Bifurcation in dynamic problems with seasonal succession

TL;DR

This paper analyzes how seasonal changes influence the stability and bifurcation structure of biological population models, identifying critical thresholds where populations go extinct or coexistence emerges.

Contribution

It applies bifurcation theory to non-autonomous seasonal models, establishing critical thresholds and analyzing primary and secondary bifurcations both analytically and numerically.

Findings

Existence of a critical season length $ au^*$ causing bifurcation from extinction.

Seasonality induces transitions between extinction and coexistence.

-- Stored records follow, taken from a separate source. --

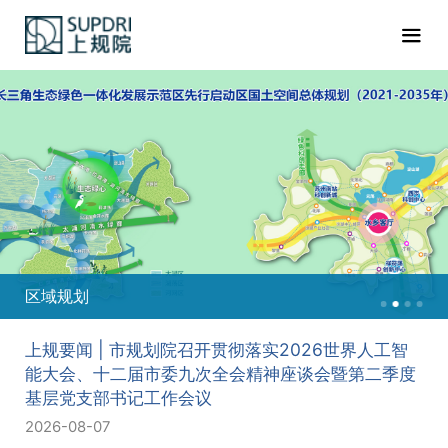
重点地区
上规要闻 | 市规划院召开贯彻落实2026世界人工智
能大会、十二届市委九次全会精神座谈会暨第二季度
基层党支部书记工作会议
2026-08-07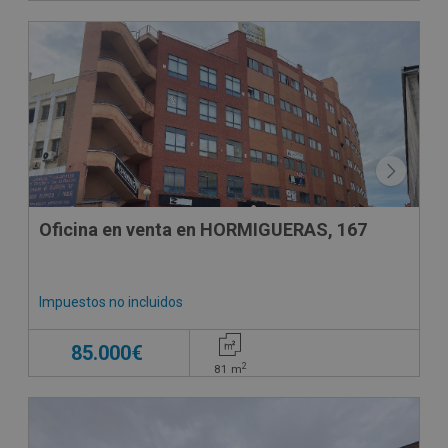
Oficina en venta en HORMIGUERAS, 167
Impuestos no incluidos
85.000€
2
81
m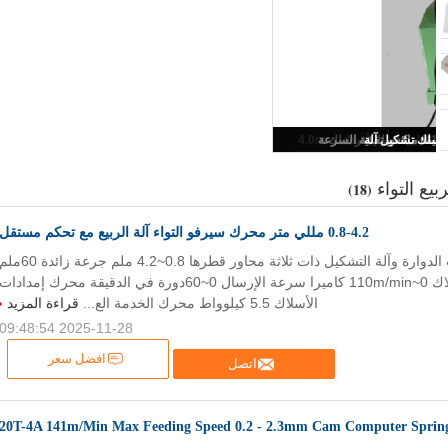
نك الربيع تشكيل آلة
ربيع التواء
(18)
0.8-4.2 مللي متر محرك سيرفو التواء آلة الربيع مع تحكم مستقل
آلة صناعة الرباعات الدوارة وآلة التشكيل ذات ثلاثة محاور قطرها 0.8~4.2 ملم جرعة زائدة 0
سرعة تغذية الأسلاك 0~110m/min كاميرا سرعة الإرسال 0~60دورة في الدقيقة محرك إمدادات
الأسلاك 5.5 كيلوواط محرك الخدمة الع...
قراءة المزيد
2025-11-28 09:48:54
افضل سعر
اتصل
20T-4A 141m/Min Max Feeding Speed 0.2 - 2.3mm Cam Computer Sprin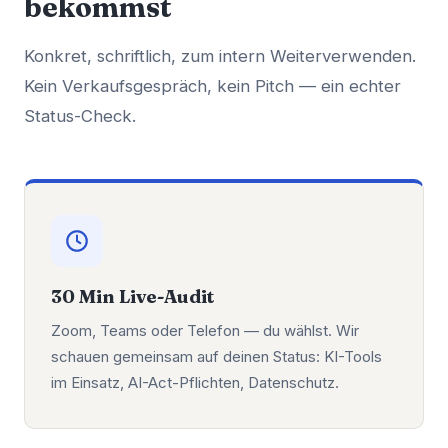
bekommst
Konkret, schriftlich, zum intern Weiterverwenden.
Kein Verkaufsgespräch, kein Pitch — ein echter
Status-Check.
30 Min Live-Audit
Zoom, Teams oder Telefon — du wählst. Wir
schauen gemeinsam auf deinen Status: KI-Tools
im Einsatz, AI-Act-Pflichten, Datenschutz.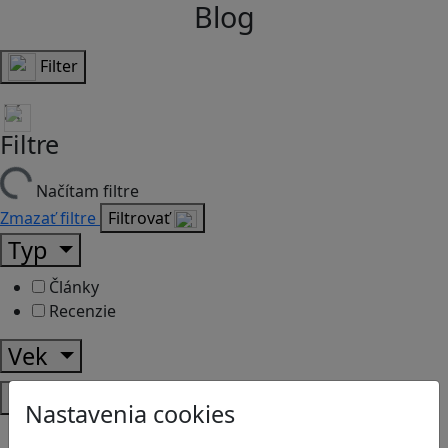
Blog
Filter
Filtre
Načítam filtre
Zmazať filtre
Filtrovať
Typ
Články
Recenzie
Vek
Predmety
Nastavenia cookies
Anglický jazyk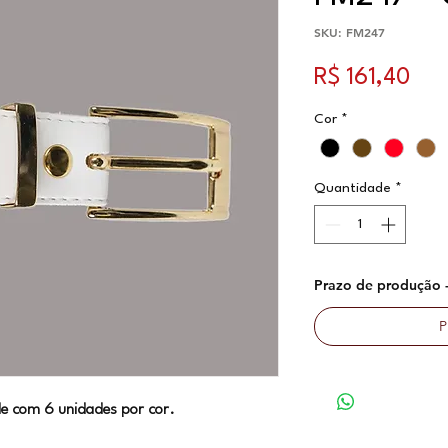
SKU: FM247
Pre
R$ 161,40
Cor
*
Quantidade
*
Prazo de produção - 
P
e com 6 unidades por cor.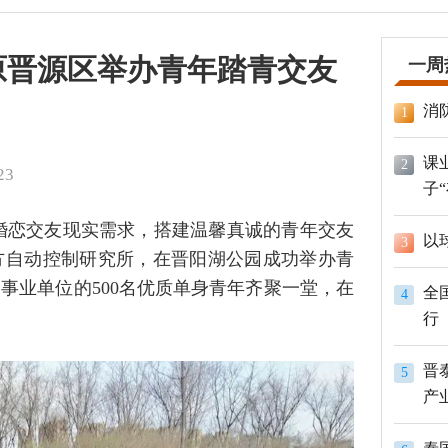
原晋源区举办青年踏青交友
一周
消
1
课
2
23
子
婚恋交友现实需求，搭建温馨真诚的青年交友
以
3
方自动控制研究所，在晋阳湖公园成功举办青
事业单位的500名优质单身青年齐聚一堂，在
全
4
行
晋
5
产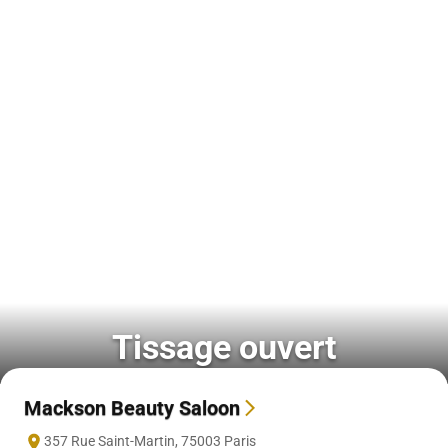
Tissage ouvert
Mackson Beauty Saloon
357 Rue Saint-Martin
,
75003
Paris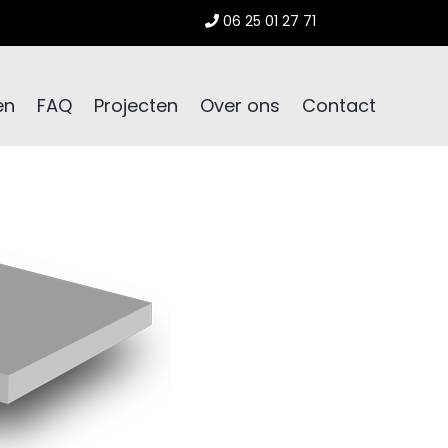
06 25 01 27 71
en
FAQ
Projecten
Over ons
Contact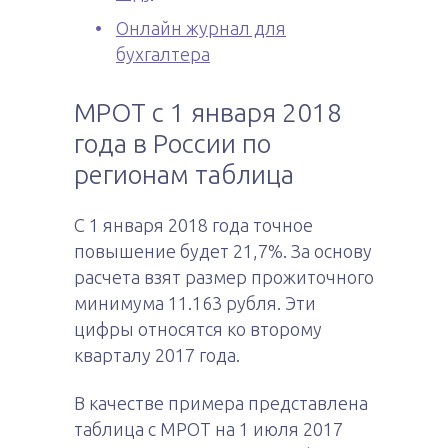
Онлайн журнал для
бухгалтера
МРОТ с 1 января 2018
года в России по
регионам таблица
С 1 января 2018 года точное
повышение будет 21,7%. За основу
расчета взят размер прожиточного
минимума 11.163 рубля. Эти
цифры относятся ко второму
кварталу 2017 года.
В качестве примера представлена
таблица с МРОТ на 1 июля 2017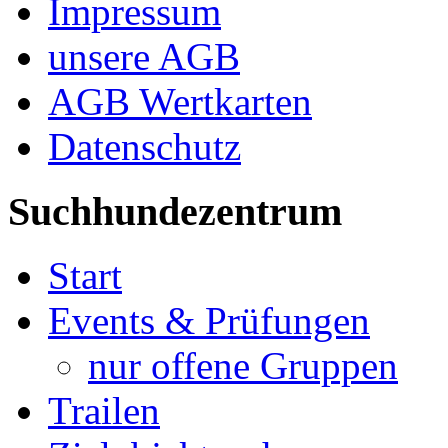
Impressum
unsere AGB
AGB Wertkarten
Datenschutz
Suchhundezentrum
Start
Events & Prüfungen
nur offene Gruppen
Trailen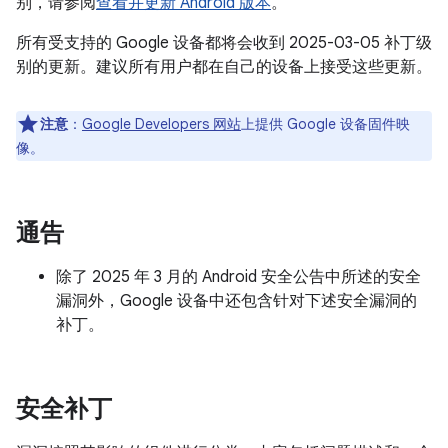
别，请参阅
查看并更新 Android 版本
。
所有受支持的 Google 设备都将会收到 2025-03-05 补丁级
别的更新。建议所有用户都在自己的设备上接受这些更新。
注意
：
Google Developers 网站
上提供 Google 设备固件映
像。
通告
除了 2025 年 3 月的 Android 安全公告中所述的安全
漏洞外，Google 设备中还包含针对下述安全漏洞的
补丁。
安全补丁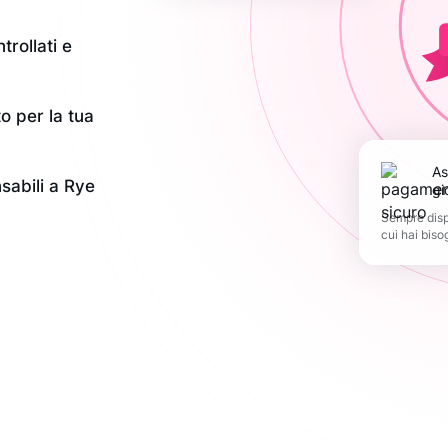
trollati e
o per la tua
Assistenza 365
nsabili a Rye
gi
Sempre dispo
cui hai biso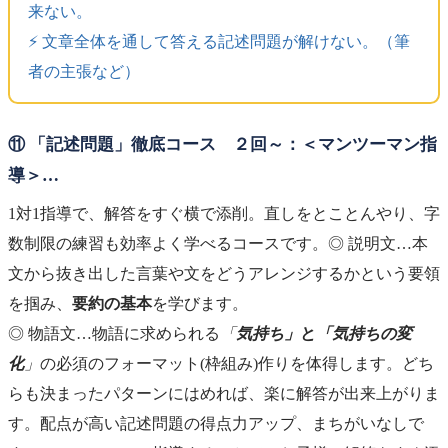
来ない。
⚡️ 文章全体を通して答える記述問題が解けない。（筆
者の主張など）
⑪ 「記述問題」徹底コース ２回～：＜マンツーマン指
導＞…
1対1指導で、解答をすぐ横で添削。直しをとことんやり、字
数制限の練習も効率よく学べるコースです。◎ 説明文…本
文から抜き出した言葉や文をどうアレンジするかという要領
を掴み、
要約の基本
を学びます。
◎ 物語文…物語に求められる
「
気持ち」
と
「気持ちの変
化
」
の必須のフォーマット(枠組み)作りを体得します。どち
らも決まったパターンにはめれば、楽に解答が出来上がりま
す。配点が高い記述問題の得点力アップ、まちがいなしで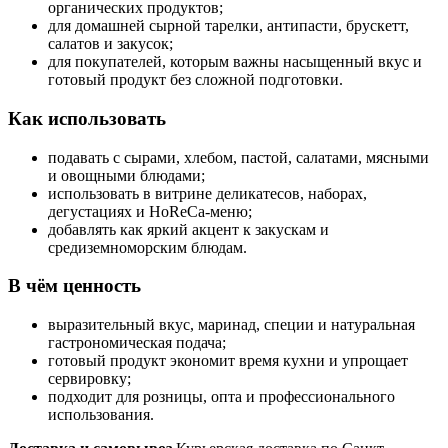
органических продуктов;
для домашней сырной тарелки, антипасти, брускетт,
салатов и закусок;
для покупателей, которым важны насыщенный вкус и
готовый продукт без сложной подготовки.
Как использовать
подавать с сырами, хлебом, пастой, салатами, мясными
и овощными блюдами;
использовать в витрине деликатесов, наборах,
дегустациях и HoReCa-меню;
добавлять как яркий акцент к закускам и
средиземноморским блюдам.
В чём ценность
выразительный вкус, маринад, специи и натуральная
гастрономическая подача;
готовый продукт экономит время кухни и упрощает
сервировку;
подходит для розницы, опта и профессионального
использования.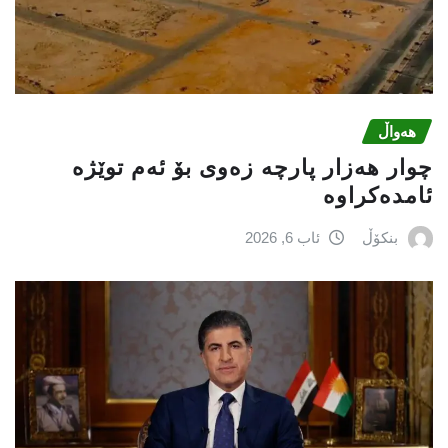
هەواڵ
چوار هەزار پارچە زەوی بۆ ئەم توێژە
ئامدەکراوە
بنکۆڵ
ئاب 6, 2026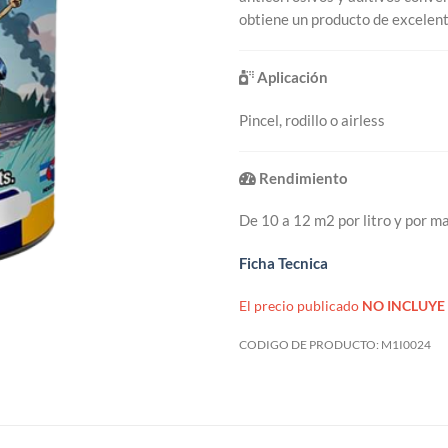
obtiene un producto de excelente
Aplicación
Pincel, rodillo o airless
Rendimiento
De 10 a 12 m2 por litro y por ma
Ficha Tecnica
El precio publicado
NO INCLUYE 
CODIGO DE PRODUCTO:
M1I0024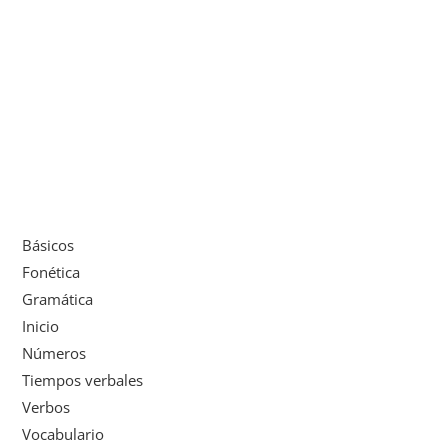
Básicos
Fonética
Gramática
Inicio
Números
Tiempos verbales
Verbos
Vocabulario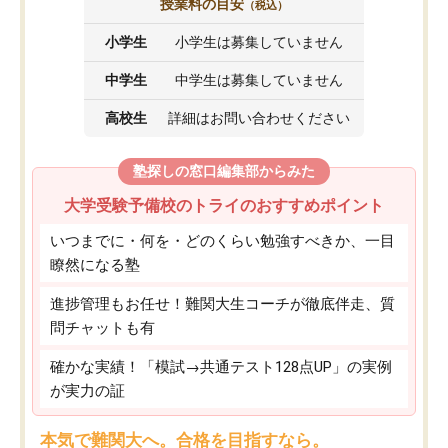
授業料の目安
（税込）
小学生
小学生は募集していません
中学生
中学生は募集していません
高校生
詳細はお問い合わせください
塾探しの窓口編集部からみた
大学受験予備校のトライのおすすめポイント
いつまでに・何を・どのくらい勉強すべきか、一目
瞭然になる塾
進捗管理もお任せ！難関大生コーチが徹底伴走、質
問チャットも有
確かな実績！「模試→共通テスト128点UP」の実例
が実力の証
本気で難関大へ。合格を目指すなら。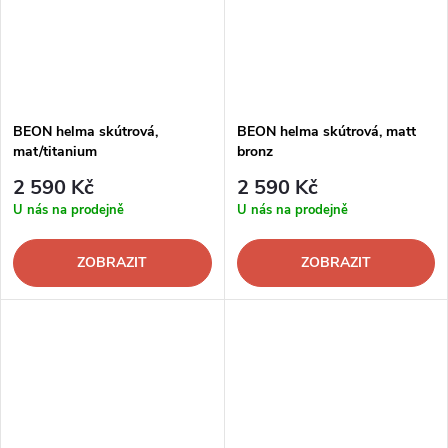
BEON helma skútrová,
BEON helma skútrová, matt
mat/titanium
bronz
2 590 Kč
2 590 Kč
U nás na prodejně
U nás na prodejně
ZOBRAZIT
ZOBRAZIT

Analytical validation of bifurcations in specific models.

Abstract

We investigate the bifurcation structure of equilibria in a class of non-autonomous ordinary differential equations governed by a season length parameter, $\tau$, which determines the alternation between growth and decline dynamics. This structure models biological systems exhibiting seasonal variation, such as insect population dynamics or infectious disease transmission. Using the Crandall-Rabinowitz bifurcation theorem, we establish the existence of a critical threshold $\tau^*$ at which a bifurcation from the extinction equilibrium occurs. We also explore the emergence of secondary bifurcations from, in general, explicitly unknown non-trivial equilibria which can only be treated numerically. Our results are illustrated with a two-species competitive Lotka-Volterra model for the growth season and a Malthusian model for the decline season for which primary and secondary bifurcations may be computed analytically, allowing the validation of numerical approximations. Our analysis shows how seasonality drives transitions between extinction of both populations, of only one, and coexistence of both populations.